In light of Corporate Governance Code Principle 4.8 and social trends such as the increasing number of institutional investors who demand that outside directors constitute a majority of the Board, many respondents felt that the appropriate ratio of outside directors will continue to be an issue for ongoing study, and that the number of outside directors should be increased. On the other hand, there were also respondents who felt that the opinions of inside directors, who possess a deep understanding of the Company’s business, are crucial. Therefore, even if the ratio of outside directors is increased, it is important to maintain a balance with the ratio of inside directors. In addition, numerous respondents felt that although the Company has made relatively good progress in appointing female directors and Audit & Supervisory Board members and that there is no immediate need to act, no female inside directors or Audit & Supervisory Board members have ever been appointed, and therefore it is necessary to expedite the training and promotion of female inside directors and Audit & Supervisory Board members.

・ Future approach
At the annual general shareholders meeting held on June 25, 2024, the Company proposed an increase in the number of outside directors by one, and 11 directors, including five outside directors (three of whom are female), were elected. In addition, the Company has set a ratio of 30% for women employees in management positions at the holding company as a KPI for “securing and developing a diverse array of human resources,” which is a material matter it has identified for achieving the Nichirei Group’s long-term management goals toward 2030. With the aim of appointing female inside directors and securing diversity, the Company is steadily promoting women to management positions as a pool of candidates (the ratio of women employees in management positions in FY2024 was 17%). It also established a Diversity Promotion Department on April 1, 2024, which is advancing initiatives under the leadership of the Company’s first female executive officer, appointed on the same day. The Board of Directors will continue to review its composition and ensure diversity based on the Group’s management strategy and social trends.

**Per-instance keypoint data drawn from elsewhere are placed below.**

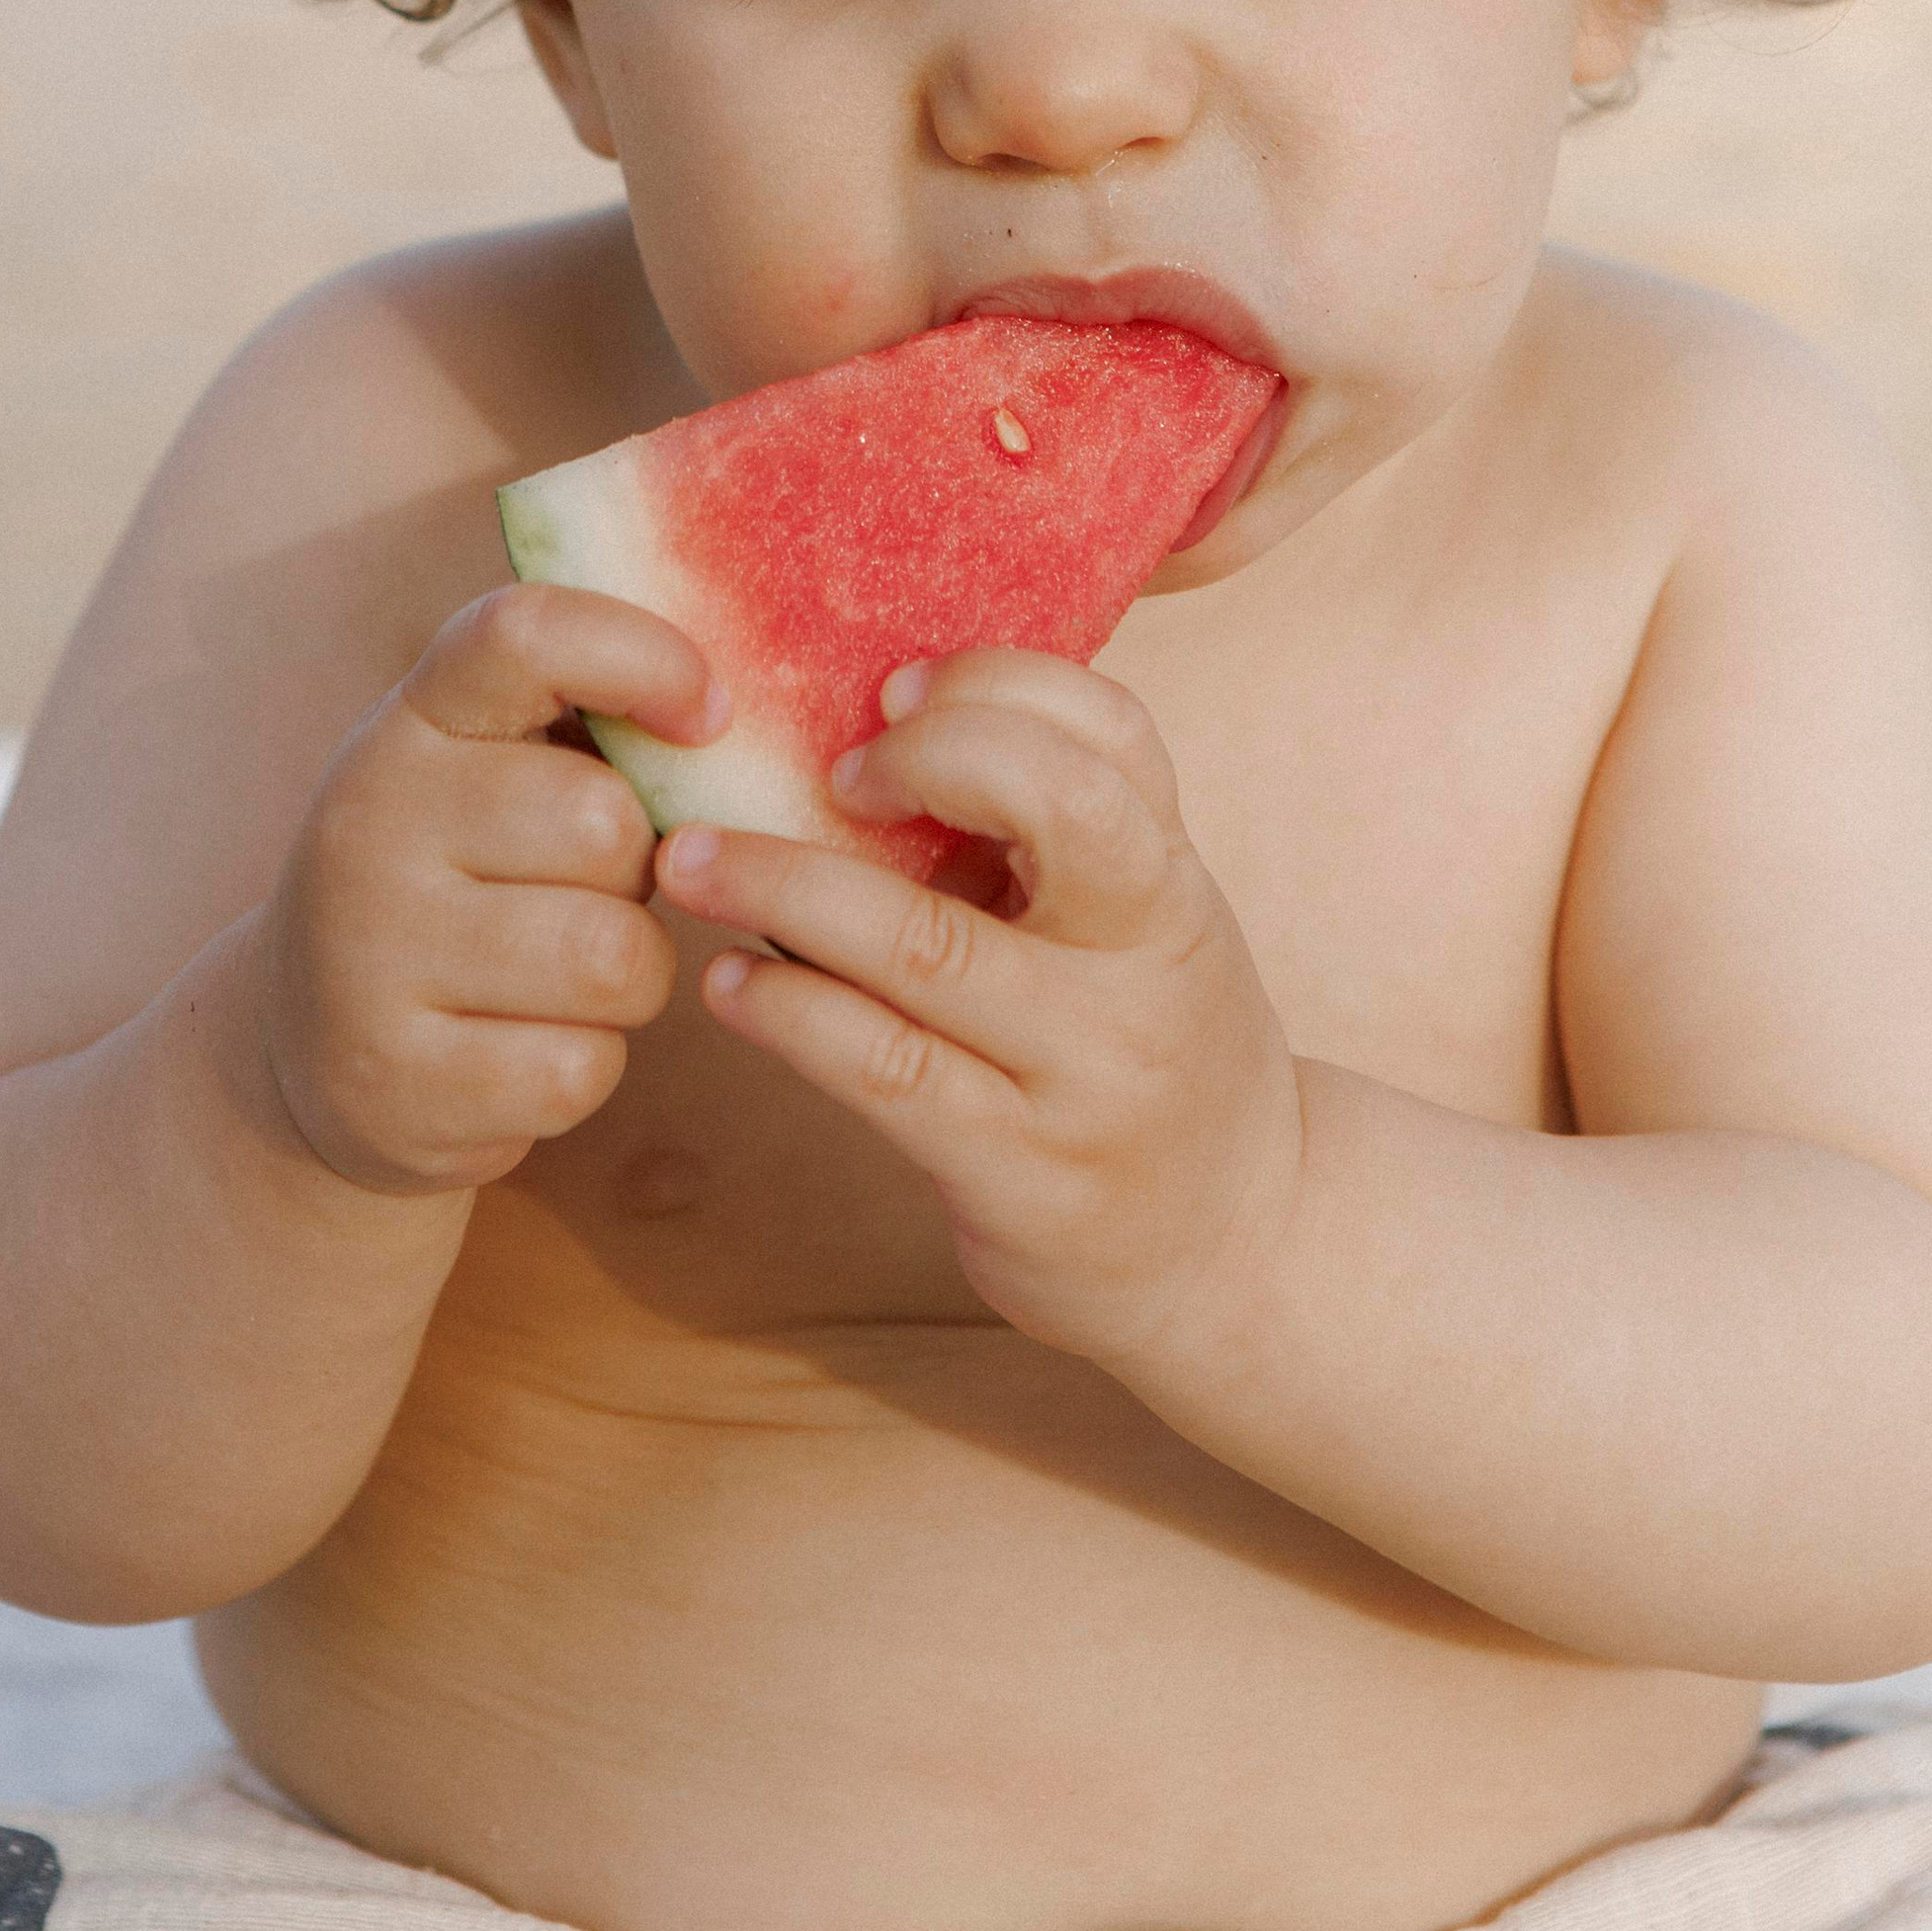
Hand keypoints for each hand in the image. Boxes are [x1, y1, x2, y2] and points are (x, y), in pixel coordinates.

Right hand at [256, 583, 725, 1193]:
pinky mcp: (396, 1084)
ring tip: (573, 973)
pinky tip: (525, 1046)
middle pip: (606, 826)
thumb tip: (739, 712)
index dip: (642, 658)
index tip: (707, 716)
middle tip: (593, 890)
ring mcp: (369, 959)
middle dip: (643, 871)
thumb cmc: (461, 877)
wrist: (308, 1048)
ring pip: (612, 959)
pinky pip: (579, 1069)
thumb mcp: (490, 769)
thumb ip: (591, 718)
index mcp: (411, 723)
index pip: (525, 634)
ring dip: (632, 977)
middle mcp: (372, 824)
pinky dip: (585, 1064)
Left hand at [655, 653, 1304, 1371]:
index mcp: (1173, 881)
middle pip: (1060, 805)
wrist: (1240, 1246)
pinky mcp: (1020, 1174)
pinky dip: (789, 1012)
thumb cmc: (1152, 1046)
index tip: (895, 691)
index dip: (999, 684)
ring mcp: (1087, 1073)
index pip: (1115, 734)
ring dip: (786, 887)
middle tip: (824, 768)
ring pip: (927, 946)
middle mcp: (1149, 963)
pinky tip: (730, 983)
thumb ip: (1048, 837)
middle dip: (925, 756)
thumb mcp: (1142, 928)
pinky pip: (883, 1071)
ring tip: (690, 862)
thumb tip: (863, 726)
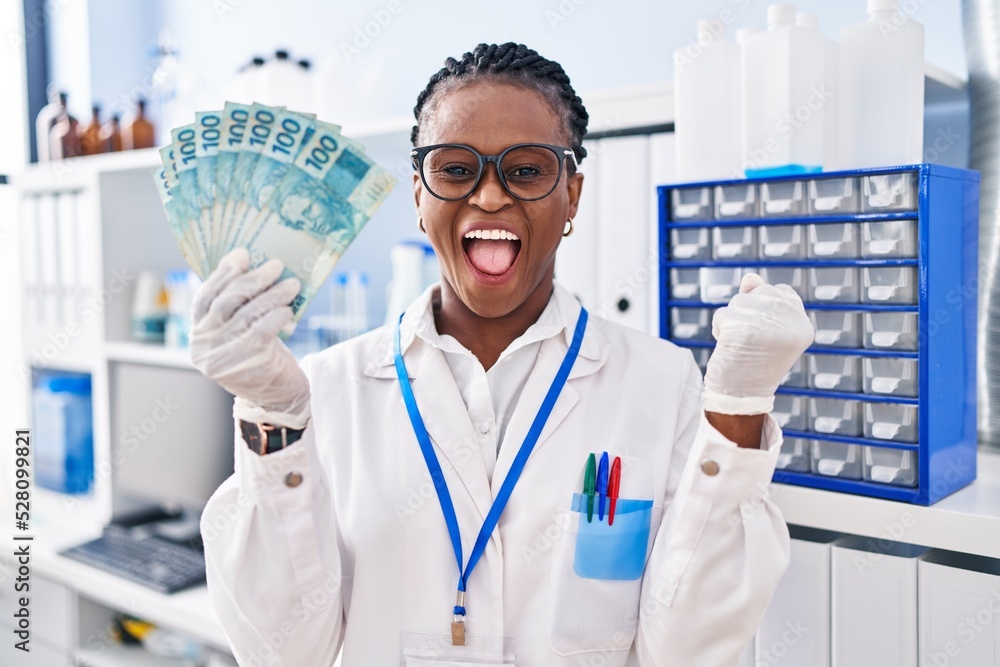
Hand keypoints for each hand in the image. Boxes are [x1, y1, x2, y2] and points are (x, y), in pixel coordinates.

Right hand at [190, 248, 310, 428]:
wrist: (278, 399)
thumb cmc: (262, 358)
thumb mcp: (242, 333)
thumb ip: (237, 308)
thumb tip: (247, 264)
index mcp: (198, 336)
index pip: (203, 299)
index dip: (222, 274)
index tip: (242, 254)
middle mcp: (205, 348)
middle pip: (225, 303)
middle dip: (251, 279)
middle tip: (275, 265)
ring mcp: (224, 357)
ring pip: (247, 315)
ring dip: (272, 294)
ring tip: (292, 284)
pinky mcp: (249, 363)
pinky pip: (262, 330)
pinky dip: (277, 315)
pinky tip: (288, 309)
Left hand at [703, 273, 813, 415]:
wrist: (742, 397)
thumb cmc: (753, 362)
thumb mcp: (767, 329)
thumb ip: (763, 299)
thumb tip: (751, 277)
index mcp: (803, 325)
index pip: (781, 292)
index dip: (764, 307)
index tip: (762, 333)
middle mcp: (791, 323)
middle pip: (758, 291)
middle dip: (746, 312)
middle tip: (751, 341)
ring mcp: (769, 325)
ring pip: (738, 301)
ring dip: (731, 321)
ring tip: (741, 345)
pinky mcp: (744, 330)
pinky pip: (722, 315)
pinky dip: (719, 330)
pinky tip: (729, 348)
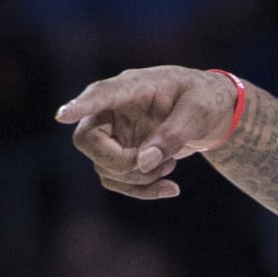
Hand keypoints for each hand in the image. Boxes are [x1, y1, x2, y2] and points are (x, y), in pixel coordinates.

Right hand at [55, 66, 241, 198]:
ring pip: (103, 166)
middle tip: (158, 164)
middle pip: (88, 140)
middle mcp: (114, 110)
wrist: (215, 111)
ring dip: (137, 178)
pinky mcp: (122, 154)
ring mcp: (115, 133)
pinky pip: (116, 180)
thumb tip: (143, 163)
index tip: (62, 115)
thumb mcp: (199, 112)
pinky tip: (171, 188)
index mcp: (132, 86)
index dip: (81, 106)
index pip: (100, 94)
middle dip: (120, 162)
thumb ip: (173, 134)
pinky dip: (141, 190)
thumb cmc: (206, 100)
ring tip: (171, 166)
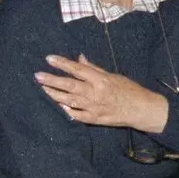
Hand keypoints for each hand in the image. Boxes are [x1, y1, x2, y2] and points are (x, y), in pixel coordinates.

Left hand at [36, 54, 168, 131]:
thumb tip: (79, 58)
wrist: (141, 109)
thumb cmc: (128, 89)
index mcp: (100, 80)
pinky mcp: (94, 119)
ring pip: (69, 100)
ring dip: (54, 94)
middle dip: (51, 80)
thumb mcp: (112, 75)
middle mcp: (95, 93)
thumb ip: (93, 68)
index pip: (77, 69)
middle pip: (69, 85)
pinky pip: (77, 115)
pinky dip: (67, 110)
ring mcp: (93, 107)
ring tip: (43, 89)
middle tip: (38, 76)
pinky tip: (58, 105)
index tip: (49, 59)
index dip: (62, 64)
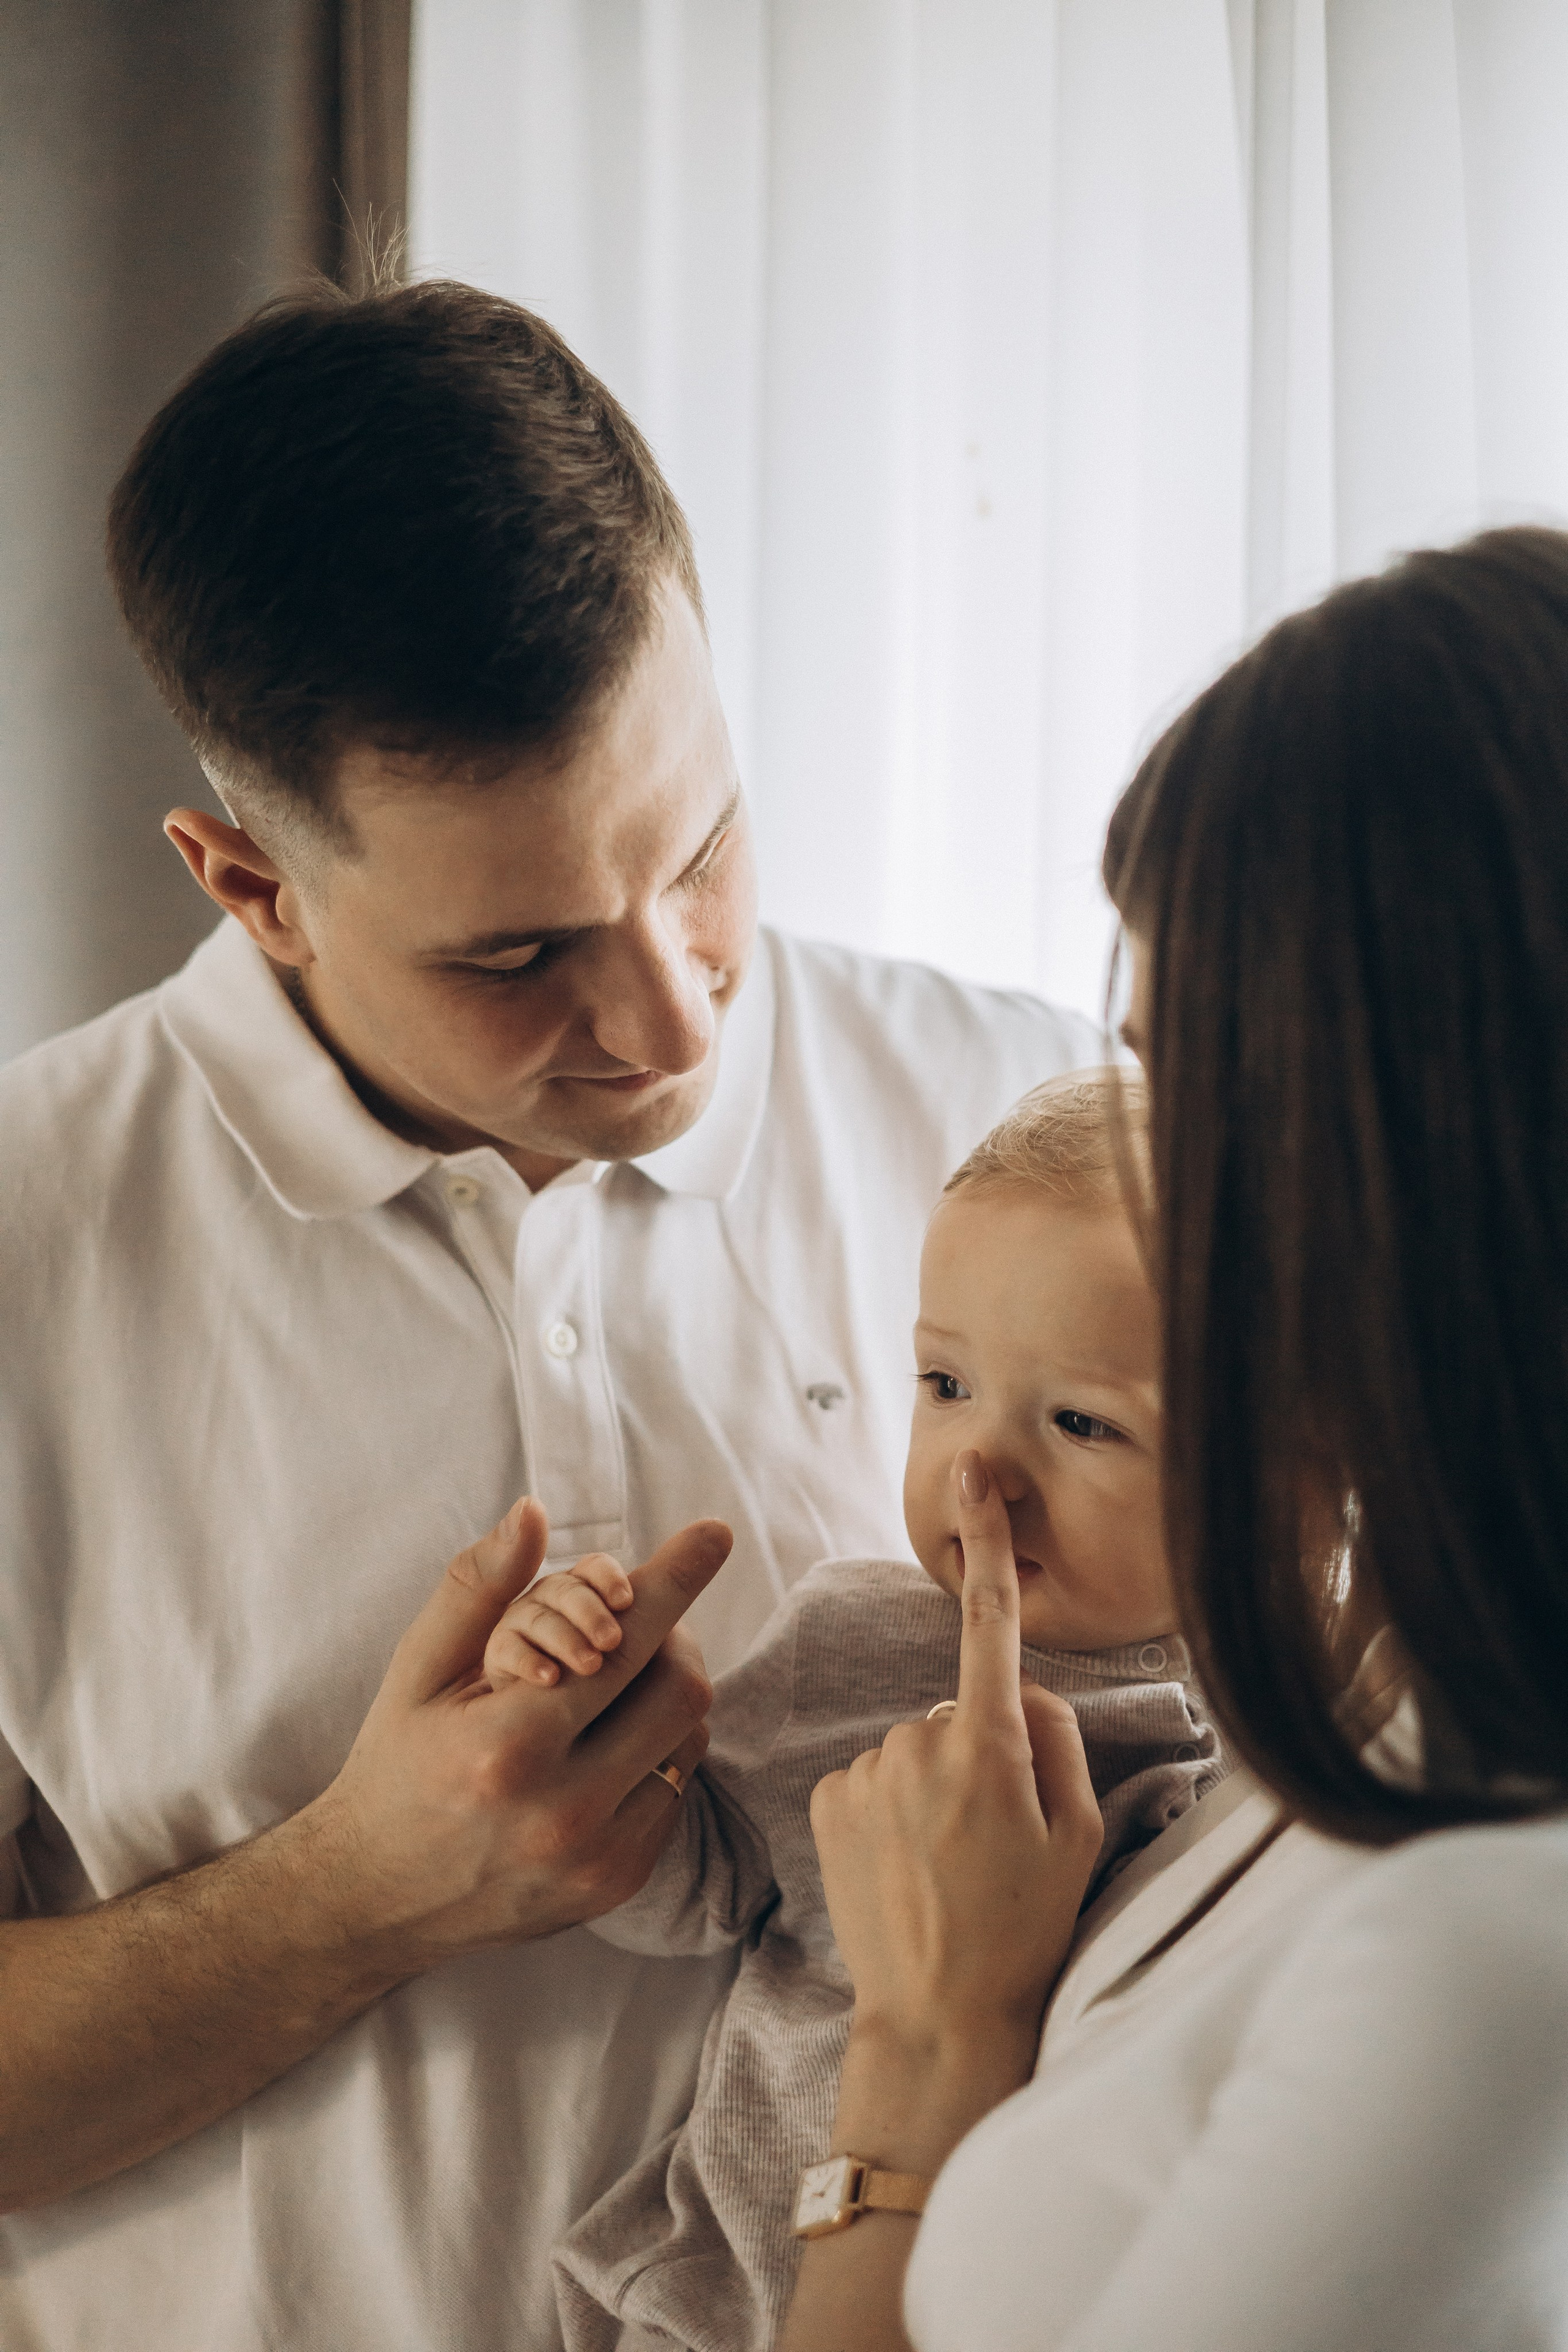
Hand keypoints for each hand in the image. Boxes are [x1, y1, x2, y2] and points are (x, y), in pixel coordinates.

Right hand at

Diagram of Corporate Governance Structure

As of June 25, 2024

Diagram of Corporate Governance Structure
Corporate Governance Report

Latest Corporate Governance Report

Risk Management

The Nichirei Group has set up the Group Risk Management Committee, chaired by the Representative Director, President, to manage the various risks associated with its business activities, in the most appropriate and rational ways from a comprehensive standpoint, and to maximize the Group’s enterprise value. The committee identifies and evaluates Group-wide risks and Nichirei and its business companies respond to these risks on their own accord, based on the established risk management cycle. Important items are reported to the Board of Directors of Nichirei Corporation, the holding company, which considers the response. Further, Nichirei has introduced an internal reporting system (a hotline) in an effort to minimize risk.